Begin Stored rows
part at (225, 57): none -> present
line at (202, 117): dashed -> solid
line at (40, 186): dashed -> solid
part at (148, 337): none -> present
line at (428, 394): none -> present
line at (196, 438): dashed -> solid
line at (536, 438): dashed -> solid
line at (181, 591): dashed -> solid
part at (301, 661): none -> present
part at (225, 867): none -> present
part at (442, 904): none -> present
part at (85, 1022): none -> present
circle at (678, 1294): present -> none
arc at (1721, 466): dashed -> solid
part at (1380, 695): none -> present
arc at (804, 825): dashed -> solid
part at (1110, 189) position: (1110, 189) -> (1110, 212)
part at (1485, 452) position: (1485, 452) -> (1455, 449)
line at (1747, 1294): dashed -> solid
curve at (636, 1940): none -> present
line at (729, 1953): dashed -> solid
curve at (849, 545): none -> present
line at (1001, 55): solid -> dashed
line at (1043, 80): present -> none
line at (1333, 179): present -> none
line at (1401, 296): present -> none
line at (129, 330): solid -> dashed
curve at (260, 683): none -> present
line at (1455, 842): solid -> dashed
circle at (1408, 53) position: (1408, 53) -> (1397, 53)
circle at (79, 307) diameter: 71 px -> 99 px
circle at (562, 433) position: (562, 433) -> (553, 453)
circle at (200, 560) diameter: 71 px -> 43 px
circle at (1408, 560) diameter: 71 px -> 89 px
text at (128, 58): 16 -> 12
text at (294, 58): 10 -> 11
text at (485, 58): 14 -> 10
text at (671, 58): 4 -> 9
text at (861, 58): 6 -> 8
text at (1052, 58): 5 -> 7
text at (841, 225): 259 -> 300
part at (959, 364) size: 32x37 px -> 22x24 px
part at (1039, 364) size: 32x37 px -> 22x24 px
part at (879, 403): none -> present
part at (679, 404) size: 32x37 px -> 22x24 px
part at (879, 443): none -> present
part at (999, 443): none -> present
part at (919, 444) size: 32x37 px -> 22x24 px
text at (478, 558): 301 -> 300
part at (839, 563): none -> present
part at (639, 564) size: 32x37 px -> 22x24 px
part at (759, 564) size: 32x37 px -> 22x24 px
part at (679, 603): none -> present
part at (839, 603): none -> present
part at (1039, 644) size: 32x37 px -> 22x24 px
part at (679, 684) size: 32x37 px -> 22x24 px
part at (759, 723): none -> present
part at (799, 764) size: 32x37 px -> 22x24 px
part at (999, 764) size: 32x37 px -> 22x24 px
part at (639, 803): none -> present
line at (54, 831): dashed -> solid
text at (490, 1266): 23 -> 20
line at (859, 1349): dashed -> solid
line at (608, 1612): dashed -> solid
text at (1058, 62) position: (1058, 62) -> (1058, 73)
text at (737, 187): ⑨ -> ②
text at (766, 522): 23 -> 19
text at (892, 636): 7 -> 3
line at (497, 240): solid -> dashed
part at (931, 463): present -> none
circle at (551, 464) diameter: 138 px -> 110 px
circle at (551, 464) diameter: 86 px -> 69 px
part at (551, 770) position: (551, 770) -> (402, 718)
End Stored rows
### Set task
Reproduce every one of the lines above without changing anything.

### Reply
part at (225, 57): none -> present
line at (202, 117): dashed -> solid
line at (40, 186): dashed -> solid
part at (148, 337): none -> present
line at (428, 394): none -> present
line at (196, 438): dashed -> solid
line at (536, 438): dashed -> solid
line at (181, 591): dashed -> solid
part at (301, 661): none -> present
part at (225, 867): none -> present
part at (442, 904): none -> present
part at (85, 1022): none -> present
circle at (678, 1294): present -> none
arc at (1721, 466): dashed -> solid
part at (1380, 695): none -> present
arc at (804, 825): dashed -> solid
part at (1110, 189) position: (1110, 189) -> (1110, 212)
part at (1485, 452) position: (1485, 452) -> (1455, 449)
line at (1747, 1294): dashed -> solid
curve at (636, 1940): none -> present
line at (729, 1953): dashed -> solid
curve at (849, 545): none -> present
line at (1001, 55): solid -> dashed
line at (1043, 80): present -> none
line at (1333, 179): present -> none
line at (1401, 296): present -> none
line at (129, 330): solid -> dashed
curve at (260, 683): none -> present
line at (1455, 842): solid -> dashed
circle at (1408, 53) position: (1408, 53) -> (1397, 53)
circle at (79, 307) diameter: 71 px -> 99 px
circle at (562, 433) position: (562, 433) -> (553, 453)
circle at (200, 560) diameter: 71 px -> 43 px
circle at (1408, 560) diameter: 71 px -> 89 px
text at (128, 58): 16 -> 12
text at (294, 58): 10 -> 11
text at (485, 58): 14 -> 10
text at (671, 58): 4 -> 9
text at (861, 58): 6 -> 8
text at (1052, 58): 5 -> 7
text at (841, 225): 259 -> 300
part at (959, 364) size: 32x37 px -> 22x24 px
part at (1039, 364) size: 32x37 px -> 22x24 px
part at (879, 403): none -> present
part at (679, 404) size: 32x37 px -> 22x24 px
part at (879, 443): none -> present
part at (999, 443): none -> present
part at (919, 444) size: 32x37 px -> 22x24 px
text at (478, 558): 301 -> 300
part at (839, 563): none -> present
part at (639, 564) size: 32x37 px -> 22x24 px
part at (759, 564) size: 32x37 px -> 22x24 px
part at (679, 603): none -> present
part at (839, 603): none -> present
part at (1039, 644) size: 32x37 px -> 22x24 px
part at (679, 684) size: 32x37 px -> 22x24 px
part at (759, 723): none -> present
part at (799, 764) size: 32x37 px -> 22x24 px
part at (999, 764) size: 32x37 px -> 22x24 px
part at (639, 803): none -> present
line at (54, 831): dashed -> solid
text at (490, 1266): 23 -> 20
line at (859, 1349): dashed -> solid
line at (608, 1612): dashed -> solid
text at (1058, 62) position: (1058, 62) -> (1058, 73)
text at (737, 187): ⑨ -> ②
text at (766, 522): 23 -> 19
text at (892, 636): 7 -> 3
line at (497, 240): solid -> dashed
part at (931, 463): present -> none
circle at (551, 464) diameter: 138 px -> 110 px
circle at (551, 464) diameter: 86 px -> 69 px
part at (551, 770) position: (551, 770) -> (402, 718)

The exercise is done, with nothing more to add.